Gérer un site de casino virtuel est illégal au Québec. «Les seuls casinos légaux sont ceux gérés par le gouvernement, donc Loto-Québec. On peut distribuer des licences occasionnelles pour des foires ou des activités de levées de fond, mais c'est tout», affirme Johanne Marceau du ministère de la Justice du Québec.

Même s'ils sont illégaux, plus de 2000 casinos en ligne sont accessibles au Québec. Que ce soit par envois postaux ou par pourriels, la population est régulièrement invitée à y jouer. Pourtant, aucune arrestation d'exploitant de casino en ligne n'a encore eu lieu dans la province. Le ministère de la Sécurité publique et la Sûreté du Québec se défendent néanmoins de ne rien faire dans le dossier. La SQ dit mener des enquêtes, mais refuse de dire combien ont été complétées ou combien sont en cours.

Marie-Ève Bilodeau, du ministère de la Sécurité publique, explique qu'il est «très difficile de réunir des preuves dans ces dossiers». Pour se protéger des poursuites judiciaires, la plupart des casinos en ligne s'enregistrent dans des paradis fiscaux aux lois laxistes. D'autres entreprises utilisent des serveurs situés dans les réserves autochtones du Québec, où la SQ n'ose pas intervenir (voir texte intitulé : Zone grise juridique). Par exemple, le Platinum Play Casino est enregistré au Belize et est hébergé par les serveurs de la Mohawk Internet Technologies de Kahnawake.

«Si la compagnie est enregistrée aux îles Caïmans, que le serveur principal est aux États-Unis et que l'administrateur est au Québec, nous devons intervenir en collaboration avec les services de police de tous ces endroits. C'est très compliqué», affirme le lieutenant François Doré, de la Sûreté du Québec.

Pendant ce temps, les casinos en ligne prolifèrent. Les revenus de ces sites sont passés de 6,7 milliards en 2001 à environ 15 milliards aujourd'hui. Si rien n'est fait, ce chiffre pourrait atteindre 18 milliards en 2008, selon le Conseil du jeu responsable du Canada.

L'exemple américain

Les États-Unis ont longtemps été le marché le plus rentable au monde pour les casinos en ligne. Mais, en octobre dernier, le gouvernement américain a décidé de mettre fin à ce phénomène en adoptant une loi qui rend illégaux les sites de jeu en ligne. Depuis, les banques américaines n'ont plus le droit d'accepter les transactions vers des casinos virtuels. Les Américains ne peuvent donc plus utiliser leurs cartes de crédit pour jouer sur Internet. Certains États étudient même la possibilité d'engager des poursuites contre les joueurs eux-mêmes.

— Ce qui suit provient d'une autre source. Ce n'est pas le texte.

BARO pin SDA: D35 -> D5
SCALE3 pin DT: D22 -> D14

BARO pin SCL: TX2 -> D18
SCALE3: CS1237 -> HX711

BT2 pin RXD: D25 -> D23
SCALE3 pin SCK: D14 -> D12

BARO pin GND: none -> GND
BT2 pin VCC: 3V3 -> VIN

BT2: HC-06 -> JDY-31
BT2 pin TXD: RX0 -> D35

Les effets de ce changement législatif sont d'ailleurs visibles sur Internet. Sur le site de BetOnSports, un avertissement sur la page d'accueil mentionne que «les paris des joueurs américains ne sont plus acceptés car cela contrevient à la loi américaine».

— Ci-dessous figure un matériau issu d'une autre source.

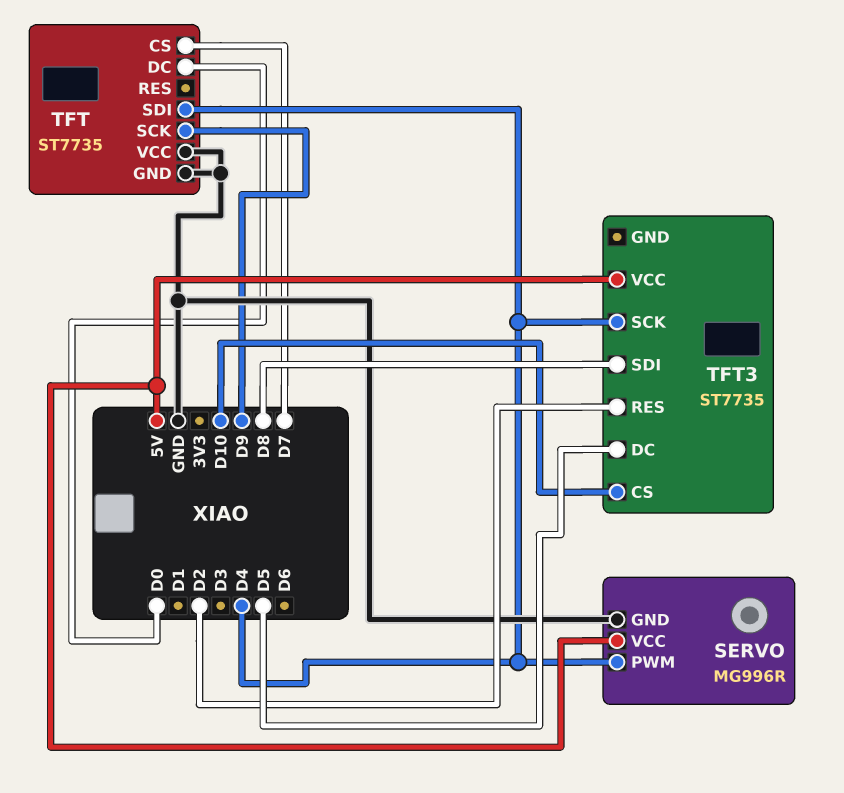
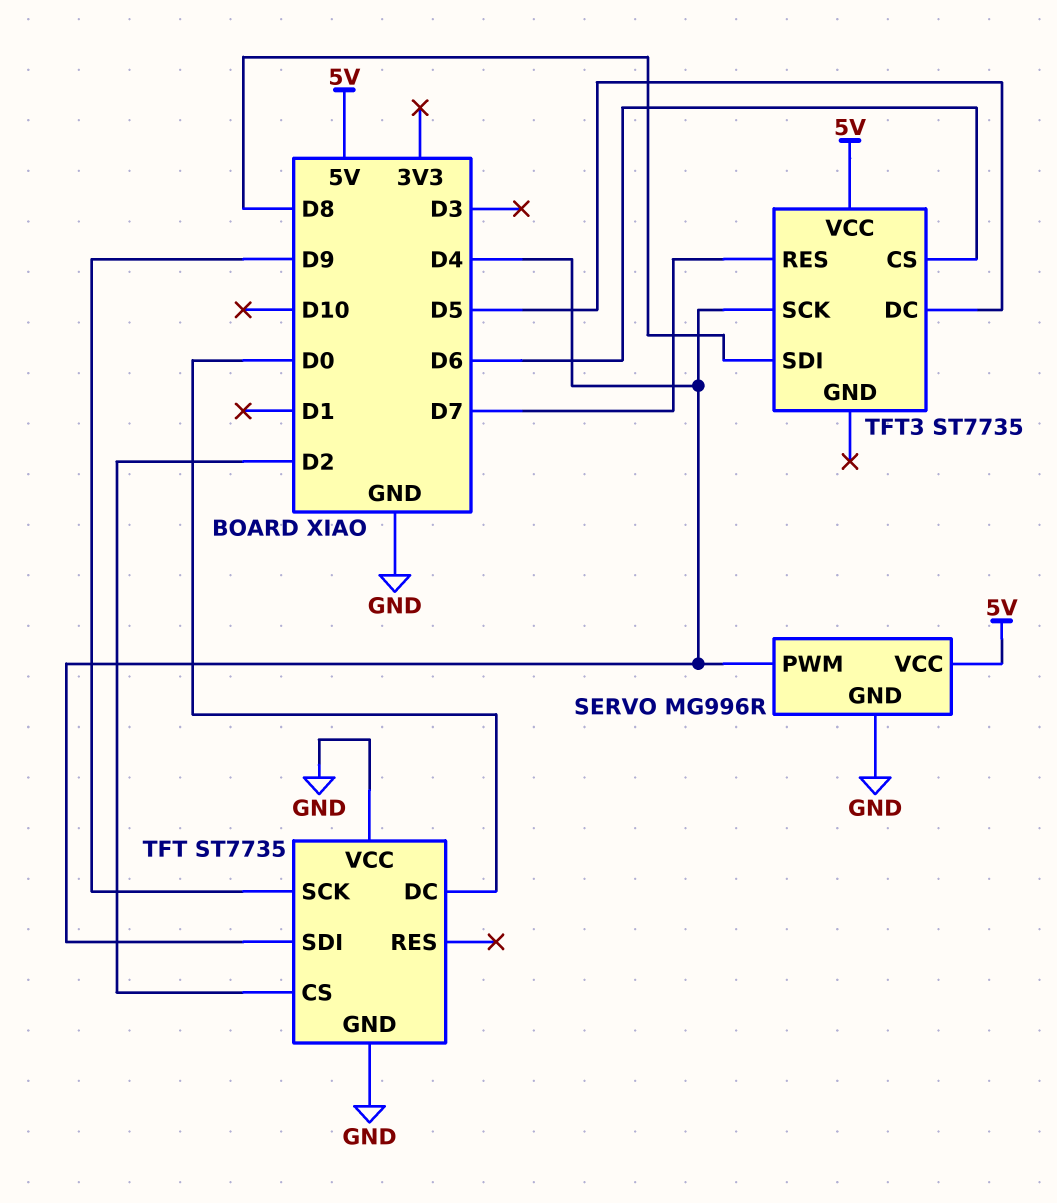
TFT pin CS: D7 -> D2
TFT3 pin CS: D10 -> D6
TFT3 pin RES: D2 -> D7

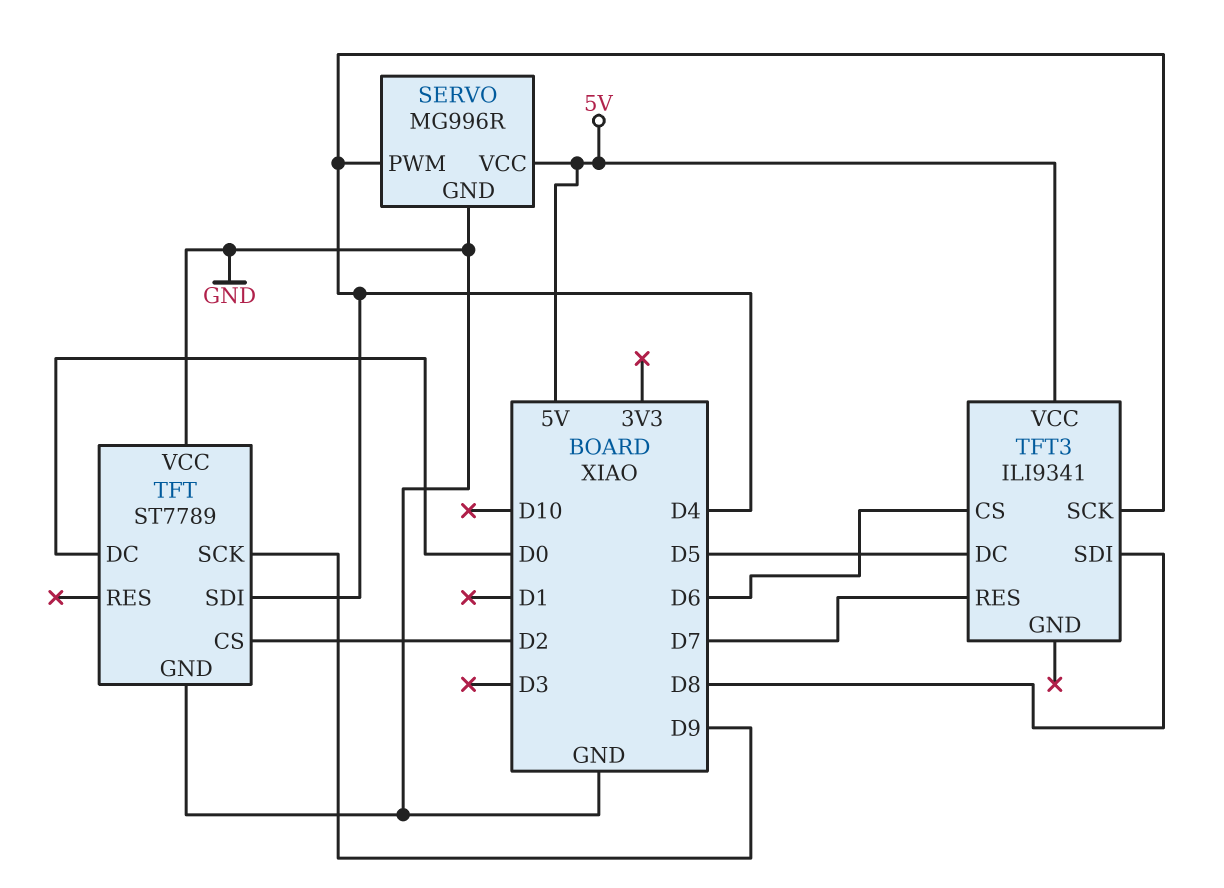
TFT: ST7735 -> ST7789
TFT3: ST7735 -> ILI9341

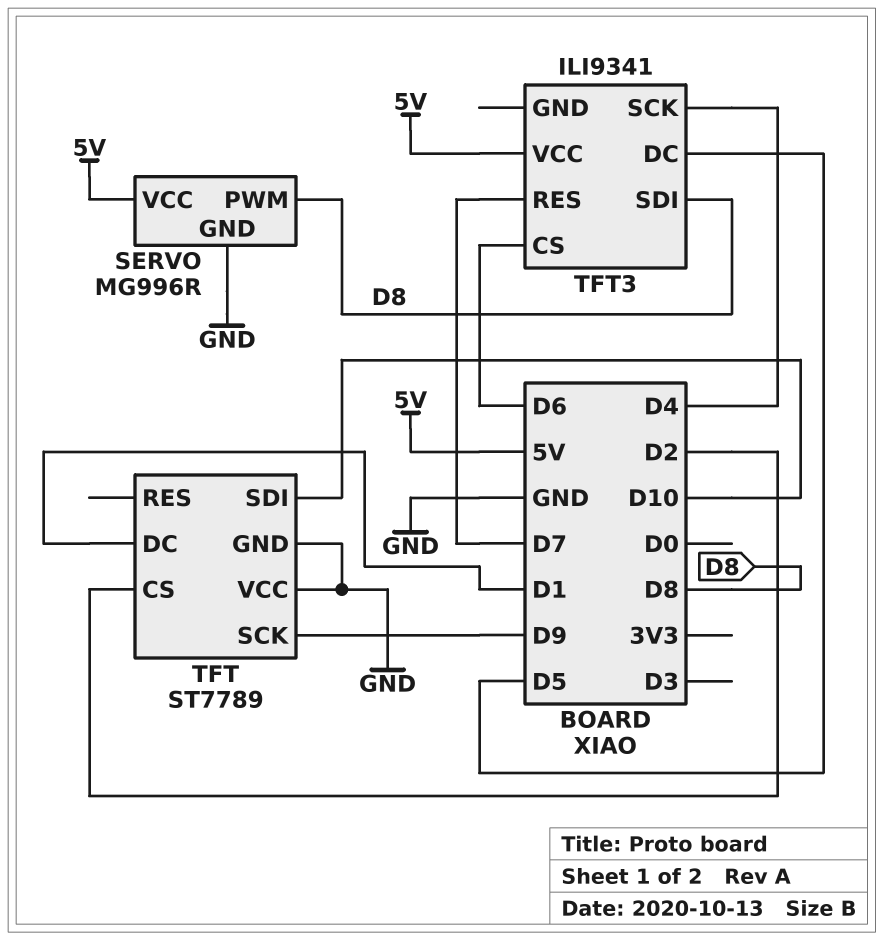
SERVO pin PWM: D4 -> D8
TFT pin DC: D0 -> D1
TFT pin SDI: D4 -> D10

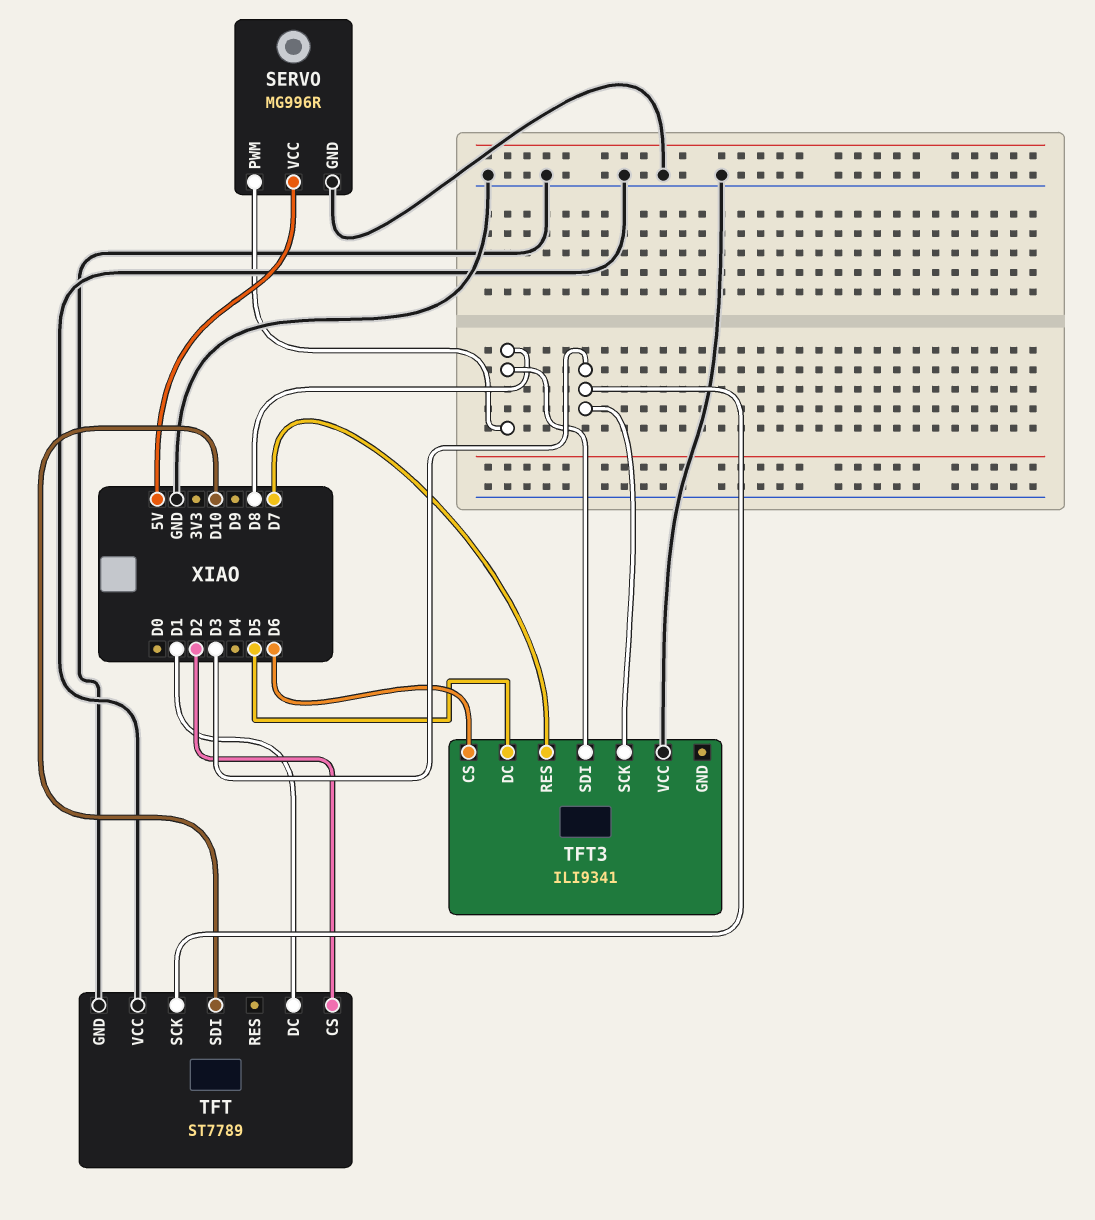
TFT pin SCK: D9 -> D3
TFT3 pin SCK: D4 -> D3
TFT3 pin VCC: 5V -> GND

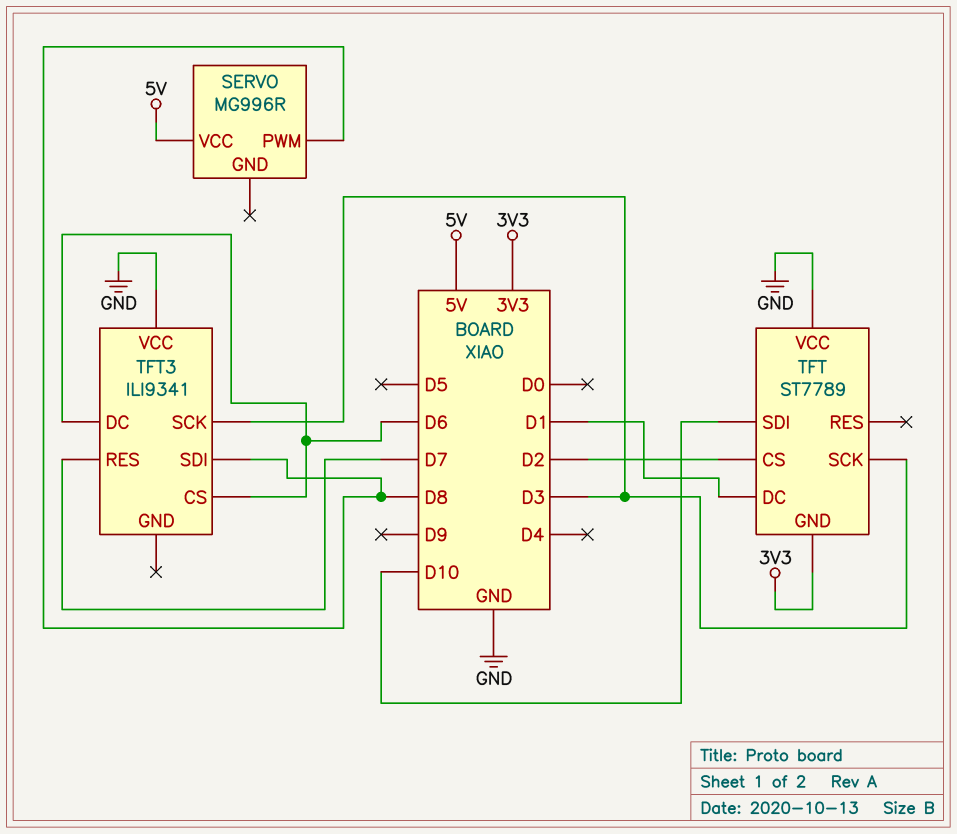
SERVO pin GND: GND -> none
TFT pin GND: GND -> 3V3
TFT3 pin DC: D5 -> D6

Plutôt que d'interdire les casinos en ligne, d'autres pays ont décidé de superviser leur exploitation. «Les gouvernements de l'Australie et de l'Afrique du Sud ont, entre autres, décidé de distribuer eux-mêmes des licences aux casino en ligne. Ils en retirent ainsi des revenus d'État. Le Royaume-Uni le fera aussi sous peu. Le gouvernement émettra sa première licence de casino virtuel en septembre prochain», précise Michael D. Lipton, avocat torontois spécialisé dans le droit des jeux de hasard.

Selon lui, le Québec pourrait adopter ce modèle de gestion des casinos virtuels. «La Colombie-Britannique et les provinces maritimes le font déjà. Mais pour que le Québec en fasse autant, le gouvernement devra être prêt à convaincre la population, qui va voir dans ce geste un moyen de faire encore plus d'adeptes du jeu», commente Me Lipton.

Le jour où les Québécois pourront jouer au poker sur Internet avec la bénédiction du gouvernement est encore loin, promet Jean-Pierre Roy, de Loto-Québec. «Nous n'avons pas de projet en cours de ce côté-là», assure-t-il.

Et le jour où les exploitants de casino en ligne seront sévèrement punis est-il loin? Impossible de le savoir.